Strict online marketplaces such as eBay and Etsy may not be affected depending on the breadth of any ruling. These marketplaces do not sell products directly, all sales on the website are by third party sellers. Yet eBay started out only providing a marketplace. Payment, shipping, returns, etc. were between the buyer and seller (with the only quality control the user’s feedback score). Today eBay handles most (all?) payments, largely requires shipping be done through the site, and enforces other requirements on sellers. So in one sense they are responding to customer demand for a more regulated market and in another sense have provided the groundwork for a lawsuit arguing they are responsible for the quality of products sold on the site.
That brings up an interesting edge case, of proxy buyers.
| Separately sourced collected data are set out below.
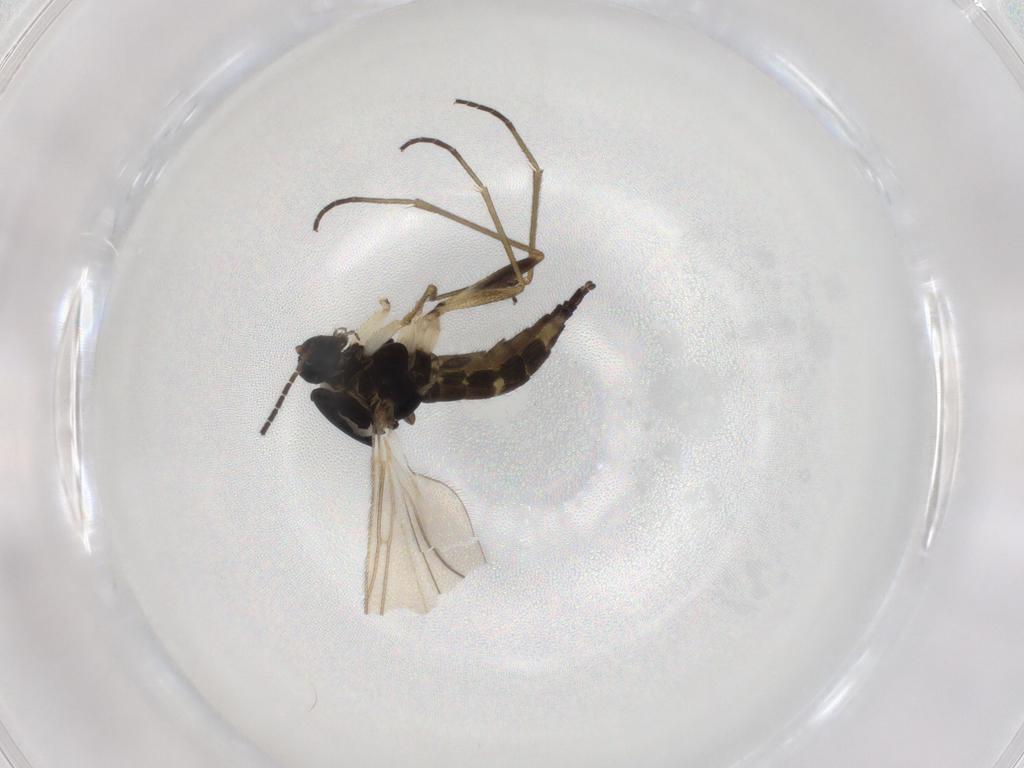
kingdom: Animalia
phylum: Arthropoda
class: Insecta
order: Diptera
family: Sciaridae
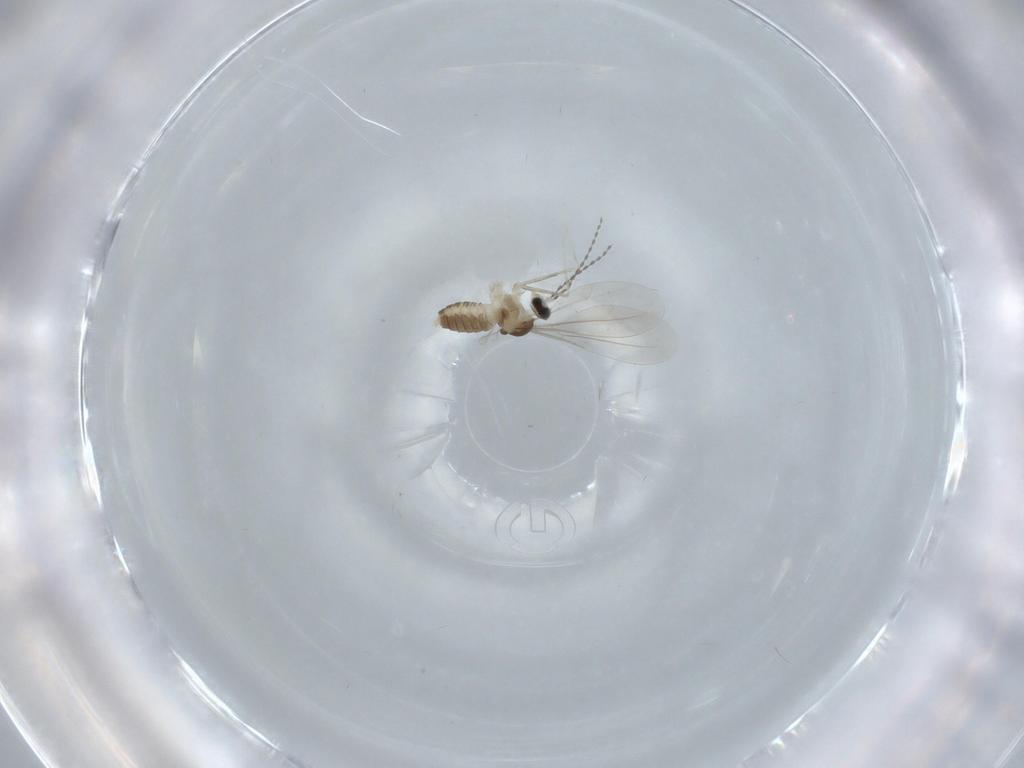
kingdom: Animalia
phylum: Arthropoda
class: Insecta
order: Diptera
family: Cecidomyiidae
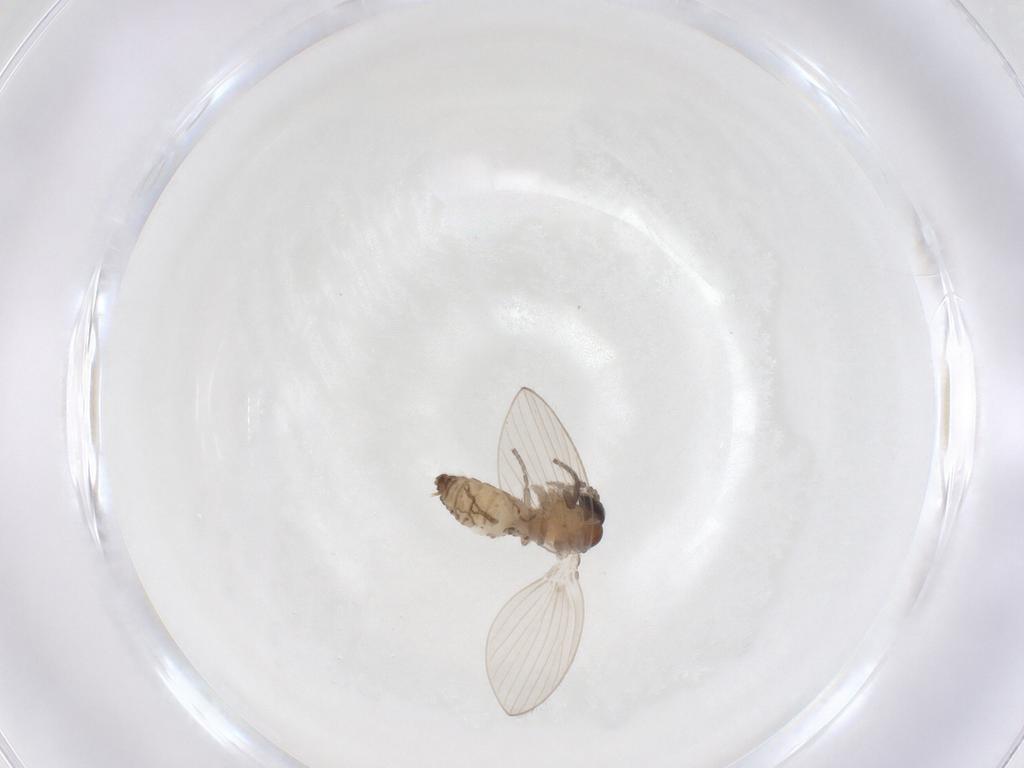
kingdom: Animalia
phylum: Arthropoda
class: Insecta
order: Diptera
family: Psychodidae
Someone in the US wants something that’s only sold in, say, Japan (ex., P-Bandai model kits), and uses a proxy buyer service to have someone in Japan buy it and send it to them in the US. There are a couple ways the logistics can be handled, but in at least some the proxy takes ownership of the goods before re-shipping them. Functionally similar to the “fulfilled by Amazon” items. How this ruling affects liability in that case could be interesting, though it may be niche enough to not truly concern anyone.
In the CAT trademark matter, it’s fascinating that all the other 125 trademark holders were never confused by their clients for each other, nor do they appear even to have worried about it.